Since taking power, Crown Prince Mohammed under his father has increasingly liberalized life in the kingdom, opening movie theaters, allowing women to drive and defanging the country’s once-feared religious police.
However, U.S. intelligence agencies believe the crown prince also ordered the slaying and dismemberment of Washington Post columnist Jamal Khashoggi, while overseeing airstrikes in Yemen that killed hundreds of civilians.
In excerpts of an interview with The Atlantic magazine, the crown prince discussed the death penalty, saying a “high percentage” of executions had been halted through the payment of so-called “blood money” settlements to grieving families.

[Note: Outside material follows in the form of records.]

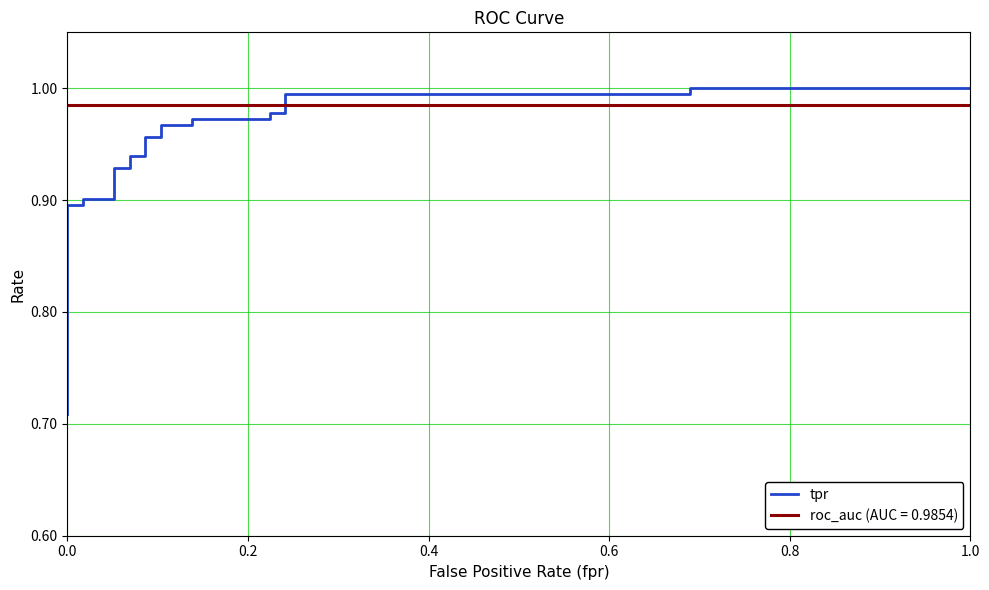

Reading right to left, transcribe all the data shown in this chart.

1.0	1.0	1.0	1.0	1.0	1.0	1.0	1.0	1.0	1.0	1.0	1.0	0.9	0.9	0.9	0.9	0.9	0.9	0.9	0.9	0.8	0.8	0.8	0.8	0.7	0.7	0.7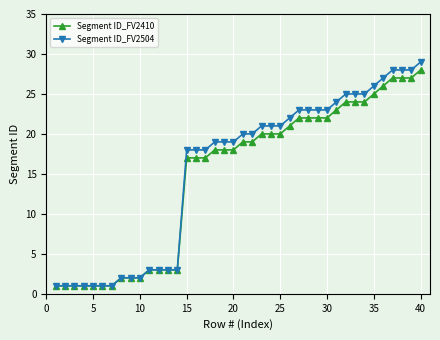

Which series has the widest spread of values?

Segment ID_FV2504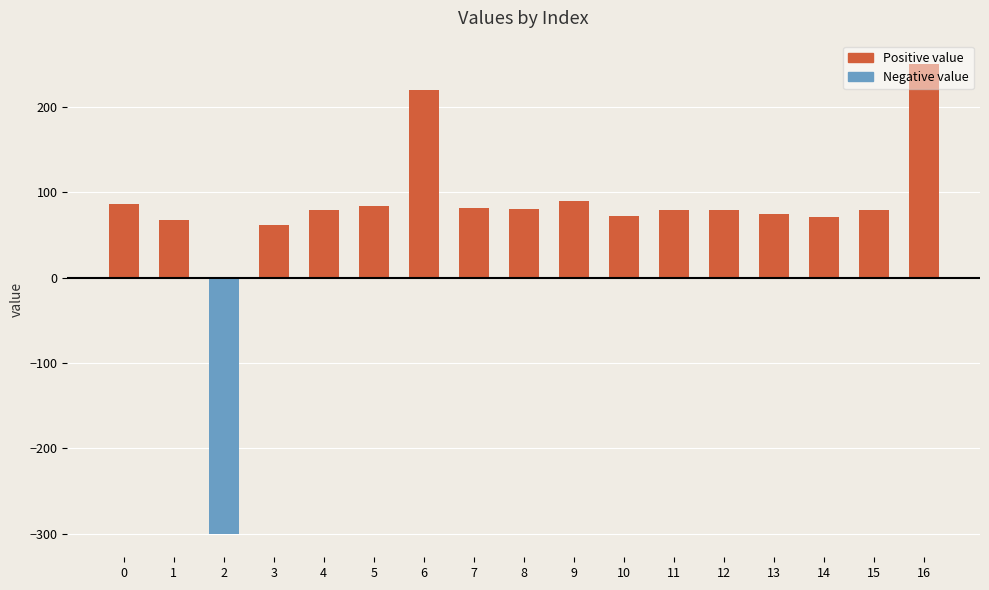

What is the difference between the maximum and minimum values?

550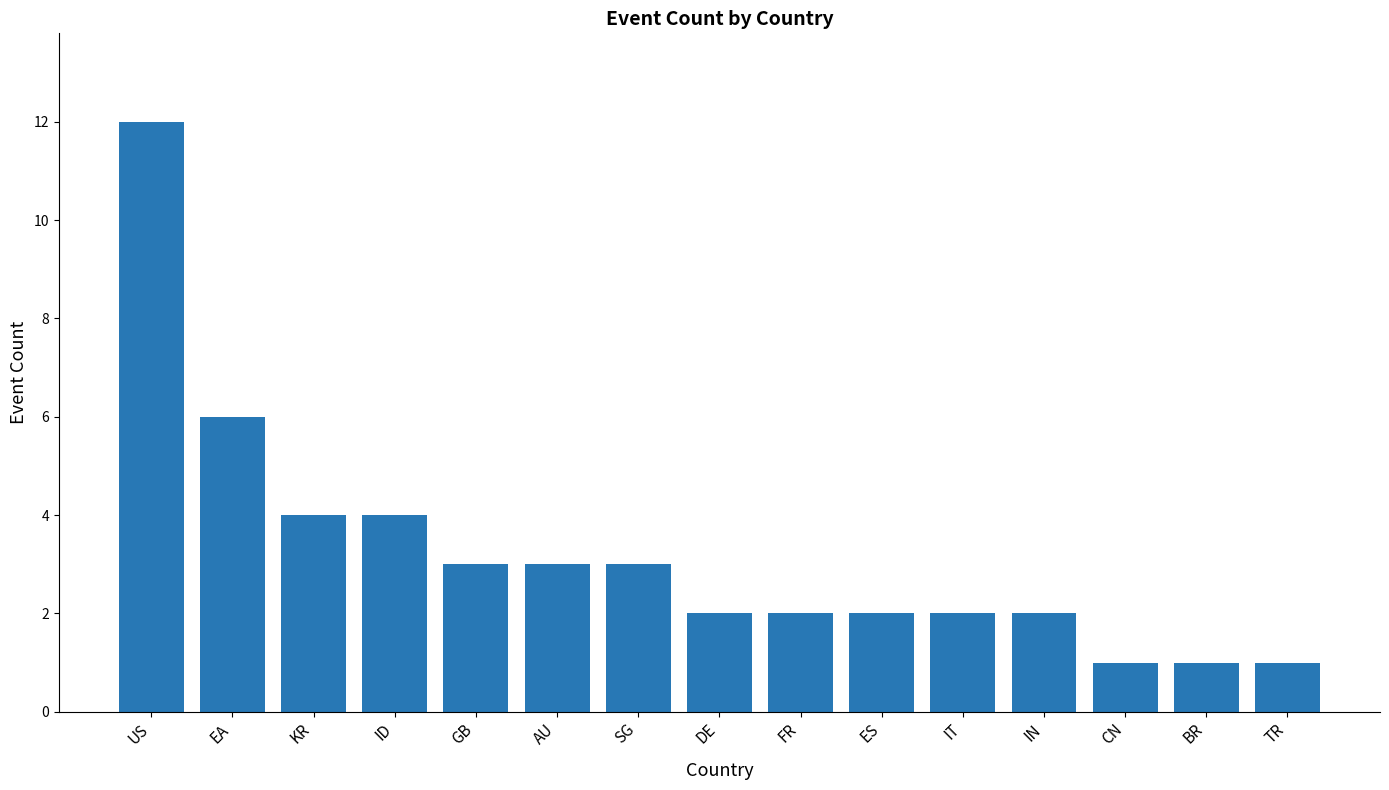

How many bars are there in total?

15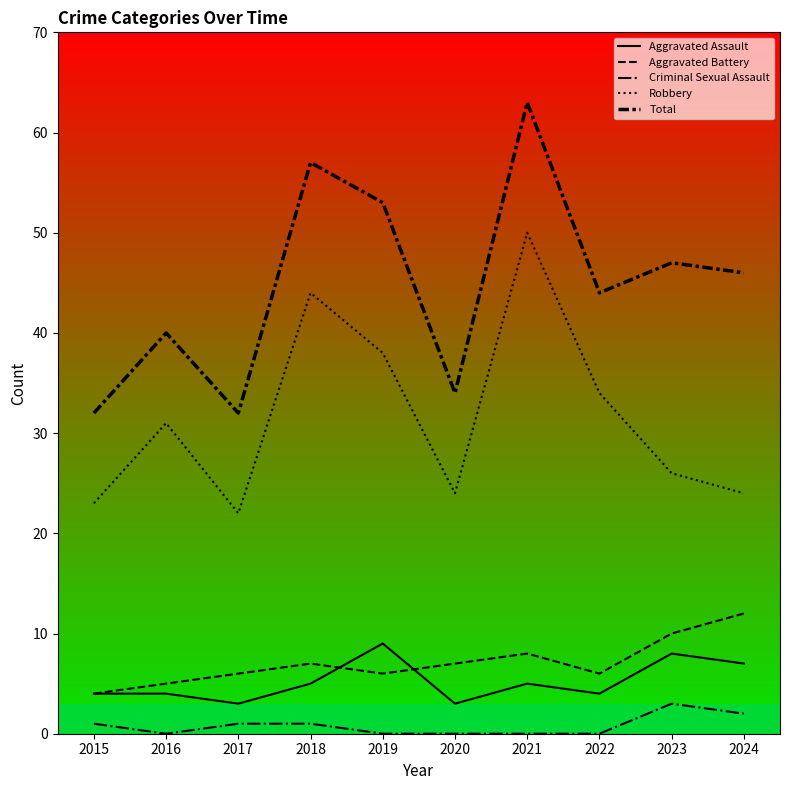

At which label does Criminal Sexual Assault reach its minimum?

2016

“Well about the death penalty, we got rid of all of it, except for one category, and this one is written in the Quran, and we cannot do anything about it, even if we wished to do something, because it is clear teaching in the Quran,” the prince said, according to a transcript later published by the Saudi-owned satellite news channel Al-Arabiya.
“If someone killed someone, another person, the family of that person has the right, after going to the court, to apply capital punishment, unless they forgive him. Or if someone threatens the life of many people, that means he has to be punished by the death penalty.”
He added: “Regardless if I like it or not, I don’t have the power to change it.”
Associated Press writer Aya Batrawy in Dubai, United Arab Emirates, contributed to this report.